Das verwendete Material zeigt mir auch, mit wieviel Liebe zum Detail eine Puppe ausgestattet wird.

Das Puppenkind ist sicher bekleidet :-).
Ist die Kleidung handgearbeitet oder industriell gefertigt? Welche Stoffe wurden verwendet, wie gut sind Stoffe gefärbt? Wie gut ist die Verarbeitung? Manchmal muß man erst mit der Schere dran, um all die raushängenden Fäden zu entsorgen :-) Schuhe und Accessoires sollten ebenfalls einen Blick wert sein.

Fazit

Geschafft. Einige der für mich wichtigen Punkte sind nun zusammengefasst. Vielleicht ist es jetzt etwas besser zu verstehen, dass die Verarbeitung, Detailtreue der Modellierung und korrekte Anatomie nicht nur viel Arbeit und Mühe bedeuten, sondern auch - aufgrund des teilweise enormen Zeitaufwandes - die Preisgestaltung maßgeblich beeinflussen.
Verständlicherweise kann diese Liste nur handwerkliche Punkte nennen; das, was eine wirklich gute Puppe ausmacht - die Ausstrahlung und Wirkung, die sie auf uns hat - lässt sich nicht mit Tatsachen beschreiben.

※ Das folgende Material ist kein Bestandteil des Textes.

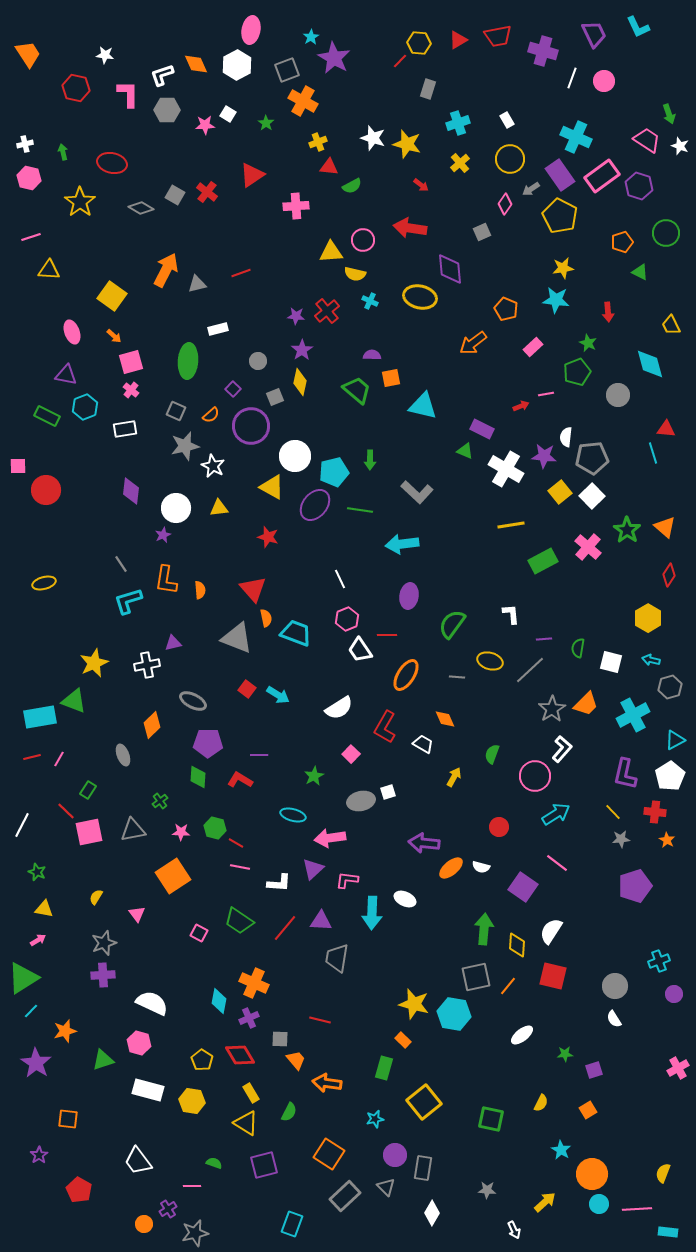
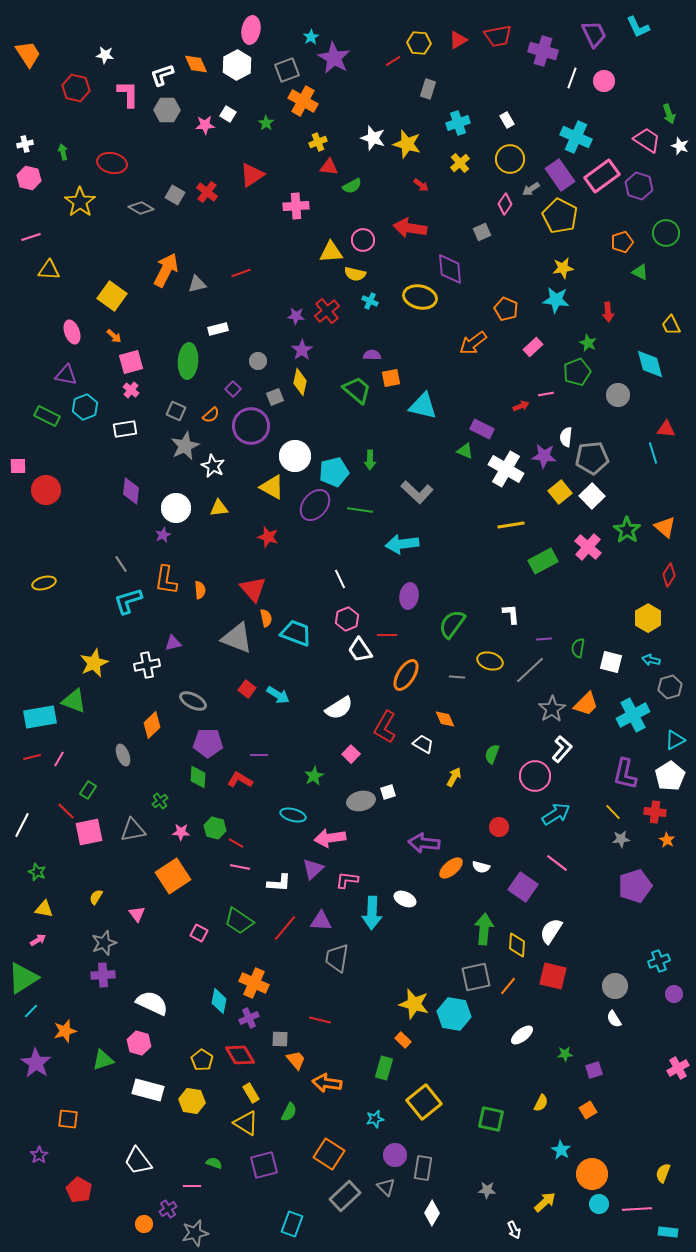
red line at (400, 61): moved 7 px left; rotated 14 degrees clockwise
gray star at (185, 446): rotated 12 degrees counterclockwise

Denn wie bei Bildern auch reagieren die Menschen unterschiedlich auf das, was „es“ ausmacht.
Mein Wunsch wäre es, Sammlern durch meine Zusammenstellung der handwerklichen Hinweise ein bisschen Hilfestellung zu geben. Ansonsten gilt natürlich nach wie vor: Der eigene Geschmack ist das Wichtigste :-)

Anmerkung:

Gerne hätten wir die genannten Fehler anhand von vorhandenen Fotos "real existierender" Puppen dokumentiert. Leider ist dies in der Form nicht möglich, da das Urheberrecht die Puppenmacher sowie Fotografen vor der unerlaubten Veröffentlichung dieser Bilder schützt. Selbst eine Veränderung der Fotos, um die gezeigte Puppe zu verschleiern, ist rechtlich strittig. Da wir "nur" private Betreiber einer Homepage sind und es nicht riskieren wollen, anwaltliche Auseinandersetzungen zu führen, bleibt uns DIESE Möglichkeit der Dokumentation verwehrt.